Handle string in Golang
December 04, 2024
Background
Studying Golang, I face some things using strings. It is different from JavaScript.
for ... range
supported in Golang works out of my expectation.
So I will introduce some examples in this post.
string in Go
In Go, string is a type consisting of char type. It just a array of char. And Go encode string into UTF-8 internally.
On other hand, there is a type rune
. rune
has a character in UTF-8.
So it can be 1 byte or 4 bytes at most.
My first language, Korean is encoded into 3 bytes.
For ... Range
You usually use for ... range
syntax to iterate all elements of one array.
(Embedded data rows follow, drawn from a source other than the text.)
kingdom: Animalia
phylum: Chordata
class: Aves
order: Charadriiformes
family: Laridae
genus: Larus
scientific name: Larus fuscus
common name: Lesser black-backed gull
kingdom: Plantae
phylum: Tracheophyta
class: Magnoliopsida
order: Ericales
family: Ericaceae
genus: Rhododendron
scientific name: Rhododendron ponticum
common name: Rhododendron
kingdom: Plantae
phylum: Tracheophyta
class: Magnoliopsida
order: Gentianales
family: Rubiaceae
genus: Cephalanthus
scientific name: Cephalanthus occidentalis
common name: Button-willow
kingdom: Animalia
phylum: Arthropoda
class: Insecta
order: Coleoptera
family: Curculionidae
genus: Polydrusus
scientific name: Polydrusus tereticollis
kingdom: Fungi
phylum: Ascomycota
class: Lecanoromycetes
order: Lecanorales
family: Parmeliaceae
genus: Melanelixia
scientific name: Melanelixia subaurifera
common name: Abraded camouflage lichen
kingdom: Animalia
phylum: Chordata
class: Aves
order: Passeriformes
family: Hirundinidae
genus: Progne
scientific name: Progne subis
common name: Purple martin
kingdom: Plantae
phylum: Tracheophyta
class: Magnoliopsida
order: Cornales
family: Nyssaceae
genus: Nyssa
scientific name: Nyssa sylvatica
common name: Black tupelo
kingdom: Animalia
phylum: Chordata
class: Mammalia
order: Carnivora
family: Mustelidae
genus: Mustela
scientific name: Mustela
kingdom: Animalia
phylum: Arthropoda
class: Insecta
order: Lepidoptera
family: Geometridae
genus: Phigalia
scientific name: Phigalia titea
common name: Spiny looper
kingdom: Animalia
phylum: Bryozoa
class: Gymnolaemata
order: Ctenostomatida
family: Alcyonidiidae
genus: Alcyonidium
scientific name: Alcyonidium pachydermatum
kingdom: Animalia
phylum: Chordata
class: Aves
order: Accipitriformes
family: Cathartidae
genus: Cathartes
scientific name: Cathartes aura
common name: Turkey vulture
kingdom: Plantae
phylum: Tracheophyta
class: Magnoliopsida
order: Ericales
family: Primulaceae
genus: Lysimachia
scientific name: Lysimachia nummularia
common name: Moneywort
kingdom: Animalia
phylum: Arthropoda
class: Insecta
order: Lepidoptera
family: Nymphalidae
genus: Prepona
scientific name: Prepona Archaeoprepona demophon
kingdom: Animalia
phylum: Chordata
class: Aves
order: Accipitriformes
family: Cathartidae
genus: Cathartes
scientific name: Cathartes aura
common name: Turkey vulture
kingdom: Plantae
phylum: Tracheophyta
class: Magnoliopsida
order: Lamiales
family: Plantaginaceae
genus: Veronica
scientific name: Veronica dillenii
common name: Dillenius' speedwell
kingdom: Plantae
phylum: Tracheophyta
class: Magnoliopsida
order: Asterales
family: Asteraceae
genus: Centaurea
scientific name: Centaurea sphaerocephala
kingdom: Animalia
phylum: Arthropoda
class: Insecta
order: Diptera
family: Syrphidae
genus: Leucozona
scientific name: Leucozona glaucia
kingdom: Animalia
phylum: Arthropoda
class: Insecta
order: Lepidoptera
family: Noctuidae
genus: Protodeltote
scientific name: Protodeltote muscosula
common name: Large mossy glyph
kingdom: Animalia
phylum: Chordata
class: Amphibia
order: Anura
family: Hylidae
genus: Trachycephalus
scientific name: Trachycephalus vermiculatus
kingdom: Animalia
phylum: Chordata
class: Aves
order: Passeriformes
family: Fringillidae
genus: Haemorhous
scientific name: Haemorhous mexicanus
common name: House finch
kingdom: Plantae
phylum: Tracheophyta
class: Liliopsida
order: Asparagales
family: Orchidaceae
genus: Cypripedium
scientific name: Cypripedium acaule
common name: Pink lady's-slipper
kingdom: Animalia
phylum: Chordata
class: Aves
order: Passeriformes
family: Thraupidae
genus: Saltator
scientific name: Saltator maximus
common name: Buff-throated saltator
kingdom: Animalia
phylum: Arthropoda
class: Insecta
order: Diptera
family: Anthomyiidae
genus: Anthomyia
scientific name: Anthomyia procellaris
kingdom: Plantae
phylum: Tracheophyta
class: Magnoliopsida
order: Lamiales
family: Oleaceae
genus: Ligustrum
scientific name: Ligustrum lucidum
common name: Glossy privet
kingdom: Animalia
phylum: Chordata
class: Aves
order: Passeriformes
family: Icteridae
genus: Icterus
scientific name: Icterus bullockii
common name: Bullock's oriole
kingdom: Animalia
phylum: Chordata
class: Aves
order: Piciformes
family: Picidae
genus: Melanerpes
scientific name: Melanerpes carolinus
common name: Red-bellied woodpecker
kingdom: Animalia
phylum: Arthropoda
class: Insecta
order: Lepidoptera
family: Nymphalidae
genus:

Of coursley, It can be applied in string case.
k_str := "이 세상에 온 것을 환영해"
for _, c := range k_str {
fmt.Printf("%c(%d) ", c, c)
}
// result: 이(51060) (32) 세(49464) 상(49345) 에(50640) (32) 온(50728) (32) 것(44163) 을(51012) (32) 환(54872) 영(50689) 해(54644)
And you should know c
in iteration is converted into rune internally.
I will show you index instead of binary data.
k_str := "이 세상에 온 것을 환영해"
for i, c := range k_str {
fmt.Printf("%c(%d) ", c, i)
}
// result: 이(0) (3) 세(4) 상(7) 에(10) (13) 온(14) (17) 것(18) 을(21) (24) 환(25) 영(28) 해(31)
You can find it has different index from string where the character is real located.
It is related to UTF-8 encoding.
Korean occupies 3 bytes in UTF-8, so indices point the character's start within the bytes sizes.
Slice of string
fmt.Printf("%c", k_str[0])
// result: ì
So if you just try to take slice of string like above, you can get wrong character.
Solution
k_str_in_rune := []rune(k_str)
for i, c := range k_str_in_rune {
fmt.Printf("%c(%d) ", c, i)
}
// result: 이(0) (3) 세(4) 상(7) 에(10) (13) 온(14) (17) 것(18) 을(21) (24) 환(25) 영(28) 해(31) 이(0) (1) 세(2) 상(3) 에(4) (5) 온(6) (7) 것(8) 을(9) (10) 환(11) 영(12) 해(13)
You can format string into array of runes.
And this case show that indices match each location in string.
fmt.Printf("%c", k_str_in_rune[0])
// result: 이
It seems to be not wrong in slice of runes.
It can be more easy to compare character in each two strings actually.